For that you'd need to set dedup to False in the get_stream function. Currently, your recipe is using the legacy JSONL loader. A recommended way to load the source is via get_stream function.
That would prevent the removal of duplicates from the input stream.
Then, another place where filtering happens is within each session. Whenever a session asks for examples, the candidate examples from the stream will be checked against the examples already annotated by this session based on the input or task hash (depending on the exclude_by config setting).
So in your case, if the examples are totally identical i.e. they would have the same input hash and the same task hash - you would need to differentiate between them using a custom hashing function that takes into account some attribute that differentiates between the examples e.g. a custom field in the input file e.g. "copy": 1. This new field should be used together with text to compute the input hash.
If, however, by duplicates you mean the same input text but different question about it e.g. different options in the choice block - then you can set exclude_by: task in your .prodigy.json - in fact, this is the default setting so you shouldn't have to change anything unless it's set to input in your current setup.
I wonder what's the purpose of sending duplicates - is it computing intra-annotator agreement as opposed to (or on top of) inter-annotator agreement?

  1. How do we remove the extra annotations from the dataset (database)

You'd need to filter out your current target dataset (both main and session datasets) and remove the examples that are not present in the current input dataset. Here's the example script that could do that. It saves the copies of edited datasets as new jsonl files in current working directory:

import sys
from typing import List, Set

import srsly

from prodigy.components.db import connect
from prodigy.components.stream import get_stream
from prodigy.types import StreamType


def filter_out_examples(stream: StreamType, hashes: Set[int]) -> StreamType:
    """Filter out examples with specific hashes from the stream."""
    for example in stream:
        if example["_input_hash"] not in hashes:
            yield example


def get_stream_hashes(db, dataset_name: str) -> List[int]:
    """Get hashes from a dataset."""
    return db.get_input_hashes(dataset_name)

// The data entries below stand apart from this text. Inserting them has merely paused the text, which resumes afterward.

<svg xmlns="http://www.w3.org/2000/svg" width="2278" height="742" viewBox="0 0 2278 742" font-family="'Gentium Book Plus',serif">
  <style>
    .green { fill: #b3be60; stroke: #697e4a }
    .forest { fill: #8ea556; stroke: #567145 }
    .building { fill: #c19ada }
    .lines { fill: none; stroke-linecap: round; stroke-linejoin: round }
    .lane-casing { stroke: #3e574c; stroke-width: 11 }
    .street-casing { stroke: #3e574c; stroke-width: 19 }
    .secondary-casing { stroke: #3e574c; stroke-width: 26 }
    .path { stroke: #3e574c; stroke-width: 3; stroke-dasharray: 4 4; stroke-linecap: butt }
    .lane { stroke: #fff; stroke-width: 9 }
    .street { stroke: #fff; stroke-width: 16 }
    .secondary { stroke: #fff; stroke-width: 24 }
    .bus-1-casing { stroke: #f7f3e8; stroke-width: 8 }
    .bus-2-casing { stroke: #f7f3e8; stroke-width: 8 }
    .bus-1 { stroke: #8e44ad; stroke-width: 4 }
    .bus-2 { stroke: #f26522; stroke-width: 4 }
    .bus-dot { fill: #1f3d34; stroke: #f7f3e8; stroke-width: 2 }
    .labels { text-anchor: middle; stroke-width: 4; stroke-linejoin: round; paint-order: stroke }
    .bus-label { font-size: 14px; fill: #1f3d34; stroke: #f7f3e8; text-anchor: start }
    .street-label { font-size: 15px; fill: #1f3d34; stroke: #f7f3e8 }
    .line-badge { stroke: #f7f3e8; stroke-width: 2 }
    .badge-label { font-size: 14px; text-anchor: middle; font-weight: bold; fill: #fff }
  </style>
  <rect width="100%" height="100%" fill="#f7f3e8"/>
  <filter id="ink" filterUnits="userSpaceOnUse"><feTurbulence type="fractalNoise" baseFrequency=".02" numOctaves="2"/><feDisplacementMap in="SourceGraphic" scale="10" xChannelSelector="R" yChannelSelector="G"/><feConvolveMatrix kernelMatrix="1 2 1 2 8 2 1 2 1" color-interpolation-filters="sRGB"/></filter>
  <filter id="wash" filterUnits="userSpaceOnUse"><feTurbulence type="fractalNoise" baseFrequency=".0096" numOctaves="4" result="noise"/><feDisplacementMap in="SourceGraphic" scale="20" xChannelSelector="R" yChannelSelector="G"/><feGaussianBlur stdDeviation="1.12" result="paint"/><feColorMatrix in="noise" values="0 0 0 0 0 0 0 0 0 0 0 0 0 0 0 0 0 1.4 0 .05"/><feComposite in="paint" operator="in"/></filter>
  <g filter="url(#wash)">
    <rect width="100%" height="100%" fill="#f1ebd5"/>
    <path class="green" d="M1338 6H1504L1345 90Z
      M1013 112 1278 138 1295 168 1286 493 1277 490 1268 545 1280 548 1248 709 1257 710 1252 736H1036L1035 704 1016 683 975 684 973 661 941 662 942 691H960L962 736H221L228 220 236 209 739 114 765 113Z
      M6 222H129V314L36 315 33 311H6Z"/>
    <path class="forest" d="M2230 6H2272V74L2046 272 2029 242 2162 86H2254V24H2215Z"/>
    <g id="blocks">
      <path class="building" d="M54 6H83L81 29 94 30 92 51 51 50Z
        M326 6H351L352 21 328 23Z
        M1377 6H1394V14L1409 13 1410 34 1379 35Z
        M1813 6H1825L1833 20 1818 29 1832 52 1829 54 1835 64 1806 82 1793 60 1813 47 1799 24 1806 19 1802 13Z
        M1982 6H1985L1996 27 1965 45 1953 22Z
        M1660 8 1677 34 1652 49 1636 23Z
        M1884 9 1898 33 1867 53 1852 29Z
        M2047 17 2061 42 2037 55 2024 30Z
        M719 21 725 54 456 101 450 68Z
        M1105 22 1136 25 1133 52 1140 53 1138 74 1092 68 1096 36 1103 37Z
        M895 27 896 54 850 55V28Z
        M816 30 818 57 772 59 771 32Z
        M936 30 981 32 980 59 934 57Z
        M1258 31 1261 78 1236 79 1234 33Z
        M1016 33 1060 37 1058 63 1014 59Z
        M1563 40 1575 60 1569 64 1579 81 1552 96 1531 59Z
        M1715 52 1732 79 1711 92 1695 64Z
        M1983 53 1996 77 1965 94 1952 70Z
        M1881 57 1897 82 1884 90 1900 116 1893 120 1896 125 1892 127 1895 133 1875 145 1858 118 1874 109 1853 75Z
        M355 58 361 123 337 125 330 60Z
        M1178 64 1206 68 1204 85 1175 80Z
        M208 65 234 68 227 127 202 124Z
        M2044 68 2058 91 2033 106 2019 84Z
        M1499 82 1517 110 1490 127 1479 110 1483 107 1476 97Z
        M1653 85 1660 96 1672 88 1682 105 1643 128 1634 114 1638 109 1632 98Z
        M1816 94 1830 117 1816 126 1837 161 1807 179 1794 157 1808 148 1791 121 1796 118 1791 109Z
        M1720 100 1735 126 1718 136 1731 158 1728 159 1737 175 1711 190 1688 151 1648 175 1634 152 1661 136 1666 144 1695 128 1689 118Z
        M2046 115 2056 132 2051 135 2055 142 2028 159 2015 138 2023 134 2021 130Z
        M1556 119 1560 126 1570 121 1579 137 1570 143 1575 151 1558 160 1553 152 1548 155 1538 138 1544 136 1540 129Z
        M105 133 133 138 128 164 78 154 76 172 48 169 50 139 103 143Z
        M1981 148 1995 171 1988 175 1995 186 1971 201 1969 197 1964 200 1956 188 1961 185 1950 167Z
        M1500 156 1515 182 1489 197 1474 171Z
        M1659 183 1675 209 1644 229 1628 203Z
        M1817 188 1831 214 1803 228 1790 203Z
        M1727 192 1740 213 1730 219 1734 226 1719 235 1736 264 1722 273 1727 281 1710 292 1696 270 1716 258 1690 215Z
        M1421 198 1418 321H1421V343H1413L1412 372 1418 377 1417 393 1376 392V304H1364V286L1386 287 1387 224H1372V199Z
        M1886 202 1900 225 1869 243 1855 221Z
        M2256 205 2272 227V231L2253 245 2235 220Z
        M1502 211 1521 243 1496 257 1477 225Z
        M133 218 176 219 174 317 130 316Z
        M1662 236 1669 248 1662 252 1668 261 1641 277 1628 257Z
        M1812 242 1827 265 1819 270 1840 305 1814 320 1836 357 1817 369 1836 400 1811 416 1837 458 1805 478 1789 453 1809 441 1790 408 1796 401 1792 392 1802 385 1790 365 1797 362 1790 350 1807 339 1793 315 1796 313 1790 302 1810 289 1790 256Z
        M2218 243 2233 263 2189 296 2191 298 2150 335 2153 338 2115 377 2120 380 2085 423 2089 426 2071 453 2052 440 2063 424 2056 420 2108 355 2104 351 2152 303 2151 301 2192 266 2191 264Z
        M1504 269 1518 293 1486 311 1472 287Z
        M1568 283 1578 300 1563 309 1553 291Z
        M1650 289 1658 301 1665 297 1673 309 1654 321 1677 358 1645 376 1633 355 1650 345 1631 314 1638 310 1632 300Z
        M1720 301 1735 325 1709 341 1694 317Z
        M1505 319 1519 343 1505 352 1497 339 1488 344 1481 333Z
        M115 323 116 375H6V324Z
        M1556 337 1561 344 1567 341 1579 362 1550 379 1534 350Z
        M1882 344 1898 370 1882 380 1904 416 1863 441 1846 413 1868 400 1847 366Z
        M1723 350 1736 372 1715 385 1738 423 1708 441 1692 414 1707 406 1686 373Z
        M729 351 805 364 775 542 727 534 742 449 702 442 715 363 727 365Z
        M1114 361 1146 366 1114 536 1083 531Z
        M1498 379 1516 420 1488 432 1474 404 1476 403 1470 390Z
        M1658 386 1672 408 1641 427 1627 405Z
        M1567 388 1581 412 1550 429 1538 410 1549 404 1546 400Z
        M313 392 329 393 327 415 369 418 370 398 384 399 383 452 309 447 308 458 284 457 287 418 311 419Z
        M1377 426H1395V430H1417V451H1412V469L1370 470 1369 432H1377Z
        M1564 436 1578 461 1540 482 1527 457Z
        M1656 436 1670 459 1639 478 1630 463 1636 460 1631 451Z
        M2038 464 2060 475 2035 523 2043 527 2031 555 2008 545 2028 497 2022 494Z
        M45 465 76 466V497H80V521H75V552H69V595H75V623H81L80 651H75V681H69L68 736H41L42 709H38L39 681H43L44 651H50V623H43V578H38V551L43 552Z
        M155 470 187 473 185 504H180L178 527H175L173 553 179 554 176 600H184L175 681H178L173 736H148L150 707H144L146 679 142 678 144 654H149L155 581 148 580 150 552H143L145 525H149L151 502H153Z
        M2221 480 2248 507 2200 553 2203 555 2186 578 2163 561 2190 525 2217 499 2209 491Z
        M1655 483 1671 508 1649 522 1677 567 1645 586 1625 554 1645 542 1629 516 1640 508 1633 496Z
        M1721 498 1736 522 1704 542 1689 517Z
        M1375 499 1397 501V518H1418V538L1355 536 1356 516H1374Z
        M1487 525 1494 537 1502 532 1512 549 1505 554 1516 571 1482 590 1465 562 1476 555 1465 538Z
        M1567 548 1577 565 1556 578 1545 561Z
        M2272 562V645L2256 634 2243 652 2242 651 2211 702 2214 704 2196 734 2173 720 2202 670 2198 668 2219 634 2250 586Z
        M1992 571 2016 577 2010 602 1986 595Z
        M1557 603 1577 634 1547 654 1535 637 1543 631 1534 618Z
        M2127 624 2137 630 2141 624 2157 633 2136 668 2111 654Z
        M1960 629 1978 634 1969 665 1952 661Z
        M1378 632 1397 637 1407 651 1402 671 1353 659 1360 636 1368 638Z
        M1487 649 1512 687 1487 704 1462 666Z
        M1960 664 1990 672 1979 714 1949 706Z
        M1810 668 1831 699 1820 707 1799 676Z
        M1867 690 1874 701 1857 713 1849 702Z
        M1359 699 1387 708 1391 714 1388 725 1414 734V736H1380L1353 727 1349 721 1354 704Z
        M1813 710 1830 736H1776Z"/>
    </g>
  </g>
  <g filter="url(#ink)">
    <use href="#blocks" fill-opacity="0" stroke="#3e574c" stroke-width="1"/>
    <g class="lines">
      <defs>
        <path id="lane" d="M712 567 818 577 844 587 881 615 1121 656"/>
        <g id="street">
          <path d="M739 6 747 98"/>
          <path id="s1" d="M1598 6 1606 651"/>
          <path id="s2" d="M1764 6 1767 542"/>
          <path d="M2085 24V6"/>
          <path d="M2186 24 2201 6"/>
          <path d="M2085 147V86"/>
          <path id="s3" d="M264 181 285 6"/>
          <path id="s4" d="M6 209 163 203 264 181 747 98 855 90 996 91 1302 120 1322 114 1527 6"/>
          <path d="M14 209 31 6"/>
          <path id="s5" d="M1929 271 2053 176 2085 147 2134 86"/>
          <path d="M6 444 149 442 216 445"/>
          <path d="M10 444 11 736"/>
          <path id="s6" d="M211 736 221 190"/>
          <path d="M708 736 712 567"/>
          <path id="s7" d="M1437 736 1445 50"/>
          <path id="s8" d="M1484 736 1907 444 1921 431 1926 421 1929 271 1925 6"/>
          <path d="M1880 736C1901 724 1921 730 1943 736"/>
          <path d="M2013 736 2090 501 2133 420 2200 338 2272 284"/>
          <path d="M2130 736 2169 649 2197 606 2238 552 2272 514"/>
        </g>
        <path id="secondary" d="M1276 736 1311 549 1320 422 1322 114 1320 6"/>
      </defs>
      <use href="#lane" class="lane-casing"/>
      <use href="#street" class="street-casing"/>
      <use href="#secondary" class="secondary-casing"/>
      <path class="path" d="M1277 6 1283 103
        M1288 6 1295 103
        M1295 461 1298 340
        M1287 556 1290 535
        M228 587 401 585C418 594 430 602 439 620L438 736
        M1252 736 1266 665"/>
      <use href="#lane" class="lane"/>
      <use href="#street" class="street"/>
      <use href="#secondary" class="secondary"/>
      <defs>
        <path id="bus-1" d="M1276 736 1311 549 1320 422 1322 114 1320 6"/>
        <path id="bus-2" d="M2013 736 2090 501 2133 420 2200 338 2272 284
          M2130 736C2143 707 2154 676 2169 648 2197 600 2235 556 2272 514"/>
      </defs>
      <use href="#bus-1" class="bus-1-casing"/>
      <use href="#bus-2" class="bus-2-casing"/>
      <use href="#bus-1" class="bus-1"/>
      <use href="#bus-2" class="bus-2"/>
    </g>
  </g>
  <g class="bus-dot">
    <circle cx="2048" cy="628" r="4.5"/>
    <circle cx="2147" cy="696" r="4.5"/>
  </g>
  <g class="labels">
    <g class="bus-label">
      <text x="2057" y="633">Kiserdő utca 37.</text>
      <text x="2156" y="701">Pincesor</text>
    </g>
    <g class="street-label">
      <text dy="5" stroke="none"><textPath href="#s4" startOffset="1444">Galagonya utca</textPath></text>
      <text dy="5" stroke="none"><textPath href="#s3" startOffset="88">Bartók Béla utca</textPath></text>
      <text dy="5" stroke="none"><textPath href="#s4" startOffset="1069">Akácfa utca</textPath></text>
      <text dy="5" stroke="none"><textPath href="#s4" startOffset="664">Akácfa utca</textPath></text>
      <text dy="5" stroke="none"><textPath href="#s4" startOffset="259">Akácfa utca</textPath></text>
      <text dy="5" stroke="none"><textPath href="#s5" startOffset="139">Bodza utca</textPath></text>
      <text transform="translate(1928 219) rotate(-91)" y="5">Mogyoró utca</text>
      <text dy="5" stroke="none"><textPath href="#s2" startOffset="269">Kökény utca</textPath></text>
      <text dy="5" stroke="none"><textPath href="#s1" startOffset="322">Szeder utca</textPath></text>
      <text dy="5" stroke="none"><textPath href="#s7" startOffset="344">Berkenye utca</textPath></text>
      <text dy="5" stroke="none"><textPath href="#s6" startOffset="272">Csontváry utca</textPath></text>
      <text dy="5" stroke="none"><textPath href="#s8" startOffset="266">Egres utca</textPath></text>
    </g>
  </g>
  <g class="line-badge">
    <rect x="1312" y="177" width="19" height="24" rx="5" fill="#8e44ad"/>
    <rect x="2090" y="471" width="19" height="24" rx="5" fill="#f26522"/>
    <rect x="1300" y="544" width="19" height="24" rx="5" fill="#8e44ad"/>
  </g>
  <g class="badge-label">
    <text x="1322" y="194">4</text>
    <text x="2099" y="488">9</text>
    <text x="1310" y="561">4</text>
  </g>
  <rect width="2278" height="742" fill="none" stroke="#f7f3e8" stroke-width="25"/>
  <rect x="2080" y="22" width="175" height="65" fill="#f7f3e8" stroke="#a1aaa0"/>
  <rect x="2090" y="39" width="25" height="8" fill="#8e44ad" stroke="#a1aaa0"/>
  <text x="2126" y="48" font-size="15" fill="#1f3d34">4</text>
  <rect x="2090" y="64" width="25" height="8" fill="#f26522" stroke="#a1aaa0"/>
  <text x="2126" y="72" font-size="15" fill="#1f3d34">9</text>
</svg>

def save_dataset(stream: StreamType, dataset_name: str) -> None:
    """Save a dataset stream to a JSONL file."""
    output_filename = f"{dataset_name}_edited.jsonl"
    srsly.write_jsonl(output_filename, stream)
    print(f"Saved an updated copy of {dataset_name} as {output_filename}")


def get_extra_hashes(
    input_hashes: List[int], session_hashes: List[List[int]]
) -> Set[int]:
    """Get hashes that are in session data but not in input."""
    extra_hashes = set()
    for session_hash_list in session_hashes:
        extra_hashes.update(set(session_hash_list) - set(input_hashes))
    return extra_hashes


def clean_datasets(
    input_filename: str,
    main_dataset: str,
    annotator1_dataset: str,
    annotator2_dataset: str,
) -> None:
    """Clean the datasets by removing extra examples."""
    print("Processing datasets:")
    print(f"Input file: {input_filename}")
    print(f"Main dataset: {main_dataset}")
    print(f"Annotator 1 dataset: {annotator1_dataset}")
    print(f"Annotator 2 dataset: {annotator2_dataset}")

    # Connect to database
    db = connect()

    # Get input stream and hashes
    input_stream = get_stream(input_filename, dedup=False)
    input_hashes = [ex["_input_hash"] for ex in input_stream]

    # Get dataset streams
    streams = {
        "main": get_stream(f"dataset:{main_dataset}"),
        "annotator1": get_stream(f"dataset:{annotator1_dataset}"),
        "annotator2": get_stream(f"dataset:{annotator2_dataset}"),
    }

    # Get session hashes
    session_hashes = [
        get_stream_hashes(db, annotator1_dataset),
        get_stream_hashes(db, annotator2_dataset),
    ]

    # Find extra examples
    extra_hashes = get_extra_hashes(input_hashes, session_hashes)

    if extra_hashes:
        print(f"Found {len(extra_hashes)} examples to filter out.")
    else:
        print("No examples to filter out")
        sys.exit(0)

    # Filter and save datasets
    dataset_names = {
        "main": main_dataset,
        "annotator1": annotator1_dataset,
        "annotator2": annotator2_dataset,
    }

    for key, stream in streams.items():
        stream.apply(filter_out_examples, stream=stream, hashes=extra_hashes)
        save_dataset(stream, dataset_names[key])


def main():
    clean_datasets(
        input_filename="input.jsonl",  # replace with your input filename
        main_dataset="main_dataset",  # replace with target dataset
        annotator1_dataset="main_dataset-session",  # replace with annotator 1 dataset
        annotator2_dataset="main_dataset-session",  # replace with annotator 2 dataset
    )


if __name__ == "__main__":
    main()